• [Work request]:
From the records below, please repeat exactly the line that has "right wrist: (288, 110, -8)", the line that has "left hip: (270, 128, 10)", and every line between them, and nothing else.

BEGIN Exercise material

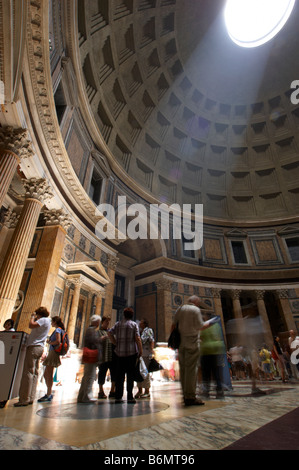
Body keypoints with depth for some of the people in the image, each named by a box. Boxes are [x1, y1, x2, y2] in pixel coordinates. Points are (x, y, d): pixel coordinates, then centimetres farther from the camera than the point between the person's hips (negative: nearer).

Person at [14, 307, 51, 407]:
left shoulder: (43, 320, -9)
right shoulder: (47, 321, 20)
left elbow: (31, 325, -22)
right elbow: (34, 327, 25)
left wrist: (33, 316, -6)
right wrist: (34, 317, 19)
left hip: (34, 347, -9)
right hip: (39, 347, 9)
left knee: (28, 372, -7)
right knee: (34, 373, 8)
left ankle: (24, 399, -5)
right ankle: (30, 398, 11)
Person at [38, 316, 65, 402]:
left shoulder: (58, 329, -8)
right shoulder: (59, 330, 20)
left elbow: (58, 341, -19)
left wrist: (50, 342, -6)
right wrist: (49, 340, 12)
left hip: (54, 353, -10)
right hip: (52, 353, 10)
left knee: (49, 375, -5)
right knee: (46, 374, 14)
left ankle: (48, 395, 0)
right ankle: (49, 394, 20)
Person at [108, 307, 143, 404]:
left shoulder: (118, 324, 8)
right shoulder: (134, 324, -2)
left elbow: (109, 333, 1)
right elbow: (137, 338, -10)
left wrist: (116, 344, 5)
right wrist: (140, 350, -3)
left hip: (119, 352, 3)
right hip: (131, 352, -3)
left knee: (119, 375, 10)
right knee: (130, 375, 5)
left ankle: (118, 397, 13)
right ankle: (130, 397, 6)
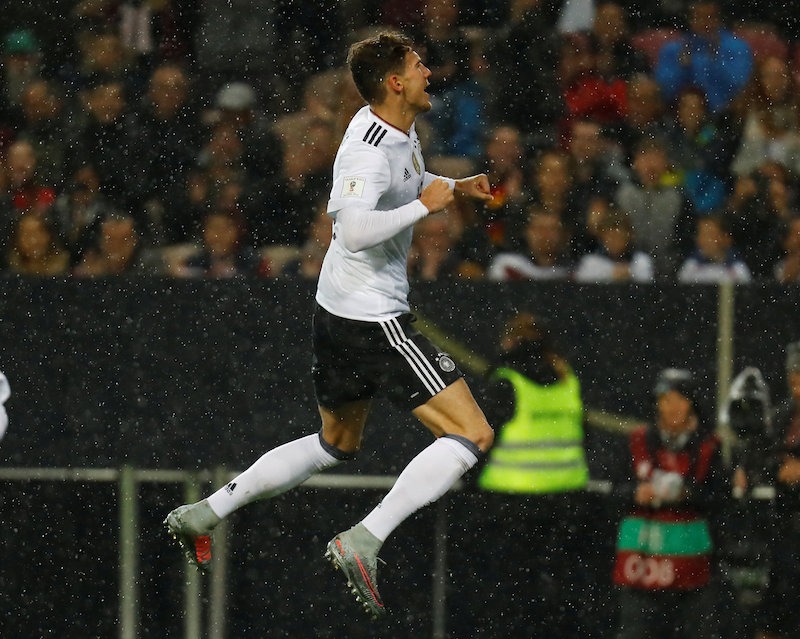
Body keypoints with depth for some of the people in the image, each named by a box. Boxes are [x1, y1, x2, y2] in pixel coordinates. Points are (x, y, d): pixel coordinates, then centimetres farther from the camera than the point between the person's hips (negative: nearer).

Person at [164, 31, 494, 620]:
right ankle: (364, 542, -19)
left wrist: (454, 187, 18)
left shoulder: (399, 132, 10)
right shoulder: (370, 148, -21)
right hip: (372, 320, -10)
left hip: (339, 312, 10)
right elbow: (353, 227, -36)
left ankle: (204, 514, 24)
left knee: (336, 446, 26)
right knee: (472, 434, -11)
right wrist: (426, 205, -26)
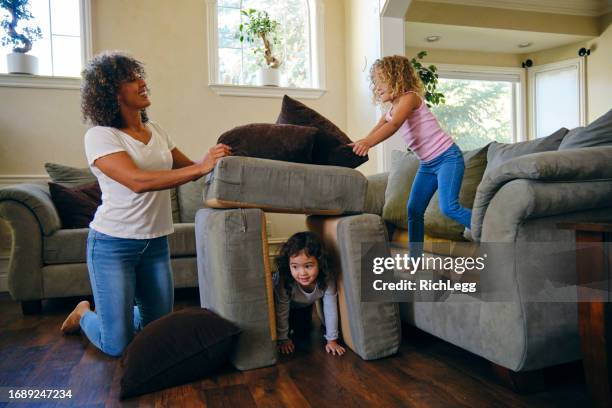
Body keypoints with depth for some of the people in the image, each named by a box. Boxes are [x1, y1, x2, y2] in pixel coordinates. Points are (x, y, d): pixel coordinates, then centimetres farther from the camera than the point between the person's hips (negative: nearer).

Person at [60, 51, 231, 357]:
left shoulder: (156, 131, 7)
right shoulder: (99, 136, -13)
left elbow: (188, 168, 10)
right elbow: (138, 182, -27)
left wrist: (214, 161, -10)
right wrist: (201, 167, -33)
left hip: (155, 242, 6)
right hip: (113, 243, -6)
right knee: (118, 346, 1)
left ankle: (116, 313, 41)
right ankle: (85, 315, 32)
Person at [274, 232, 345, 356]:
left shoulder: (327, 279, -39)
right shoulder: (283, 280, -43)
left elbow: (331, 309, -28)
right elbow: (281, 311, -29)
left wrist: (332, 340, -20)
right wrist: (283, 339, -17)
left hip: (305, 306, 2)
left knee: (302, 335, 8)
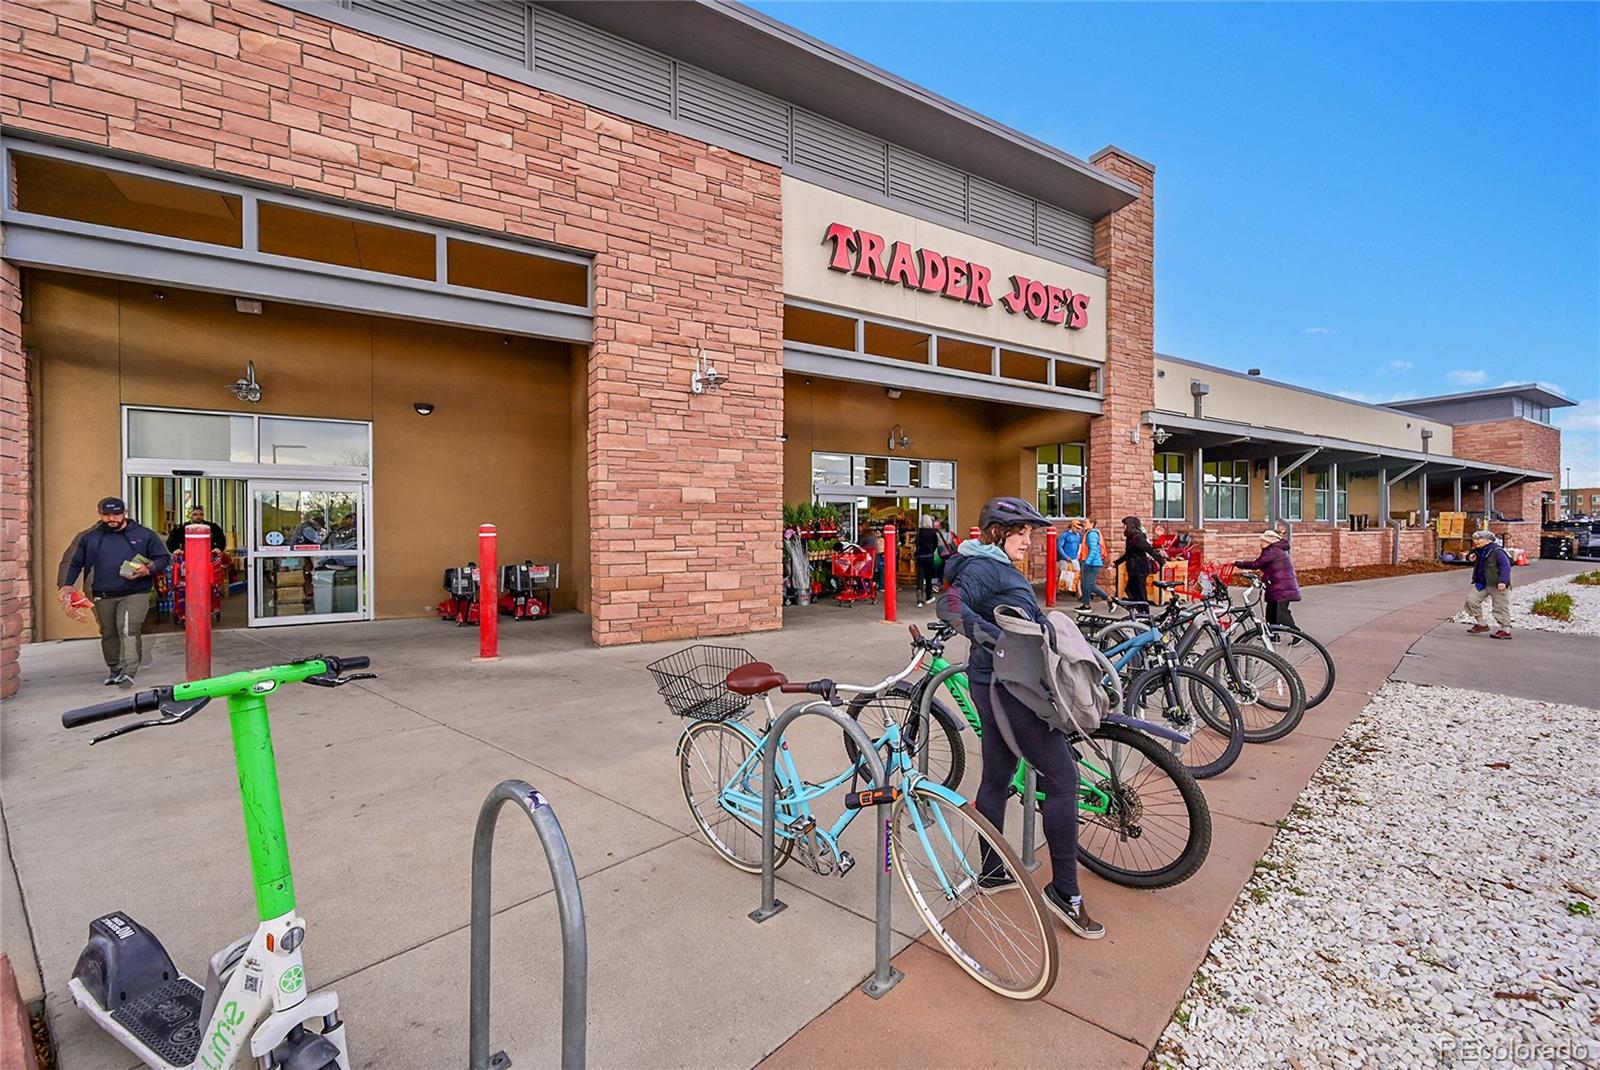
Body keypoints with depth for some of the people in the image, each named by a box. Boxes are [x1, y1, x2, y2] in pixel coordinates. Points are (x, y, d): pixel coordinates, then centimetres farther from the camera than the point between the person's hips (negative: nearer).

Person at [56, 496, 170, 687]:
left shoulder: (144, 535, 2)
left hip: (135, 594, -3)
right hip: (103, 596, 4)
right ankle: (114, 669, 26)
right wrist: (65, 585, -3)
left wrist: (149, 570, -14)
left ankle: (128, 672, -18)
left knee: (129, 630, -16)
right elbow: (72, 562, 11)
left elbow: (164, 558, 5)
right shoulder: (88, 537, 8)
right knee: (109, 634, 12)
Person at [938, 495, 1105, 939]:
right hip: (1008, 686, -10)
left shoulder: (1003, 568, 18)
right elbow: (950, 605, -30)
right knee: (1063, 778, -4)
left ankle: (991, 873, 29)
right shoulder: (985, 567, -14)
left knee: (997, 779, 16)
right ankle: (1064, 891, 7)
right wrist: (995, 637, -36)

END Exercise material
BEGIN Exercise material

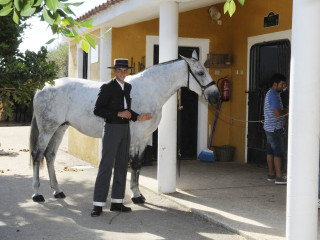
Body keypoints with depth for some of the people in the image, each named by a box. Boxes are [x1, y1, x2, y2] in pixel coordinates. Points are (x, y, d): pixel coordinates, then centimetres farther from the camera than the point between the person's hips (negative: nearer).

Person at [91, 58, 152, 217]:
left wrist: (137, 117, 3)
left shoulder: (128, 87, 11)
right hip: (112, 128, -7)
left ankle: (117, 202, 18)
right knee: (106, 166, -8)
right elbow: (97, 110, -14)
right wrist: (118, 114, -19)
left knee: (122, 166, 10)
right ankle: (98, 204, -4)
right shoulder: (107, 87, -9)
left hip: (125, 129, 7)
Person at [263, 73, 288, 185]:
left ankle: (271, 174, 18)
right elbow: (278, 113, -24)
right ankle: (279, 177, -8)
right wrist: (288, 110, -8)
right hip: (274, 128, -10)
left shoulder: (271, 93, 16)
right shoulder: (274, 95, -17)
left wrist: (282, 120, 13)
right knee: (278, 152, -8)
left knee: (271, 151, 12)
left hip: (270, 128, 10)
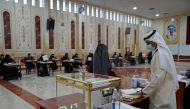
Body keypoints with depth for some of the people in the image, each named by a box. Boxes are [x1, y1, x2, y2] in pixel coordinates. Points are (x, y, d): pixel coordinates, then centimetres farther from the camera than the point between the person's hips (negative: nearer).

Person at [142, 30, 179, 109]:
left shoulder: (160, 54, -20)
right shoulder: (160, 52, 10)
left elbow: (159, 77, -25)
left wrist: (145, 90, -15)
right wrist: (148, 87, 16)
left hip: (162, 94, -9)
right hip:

END Exercise material

• [Expected answer]:
right wrist: (288, 110, -8)
right hip: (274, 128, -10)
left shoulder: (271, 93, 16)
right shoulder: (274, 95, -17)
left wrist: (282, 120, 13)
right knee: (278, 152, -8)
left knee: (271, 151, 12)
left hip: (270, 128, 10)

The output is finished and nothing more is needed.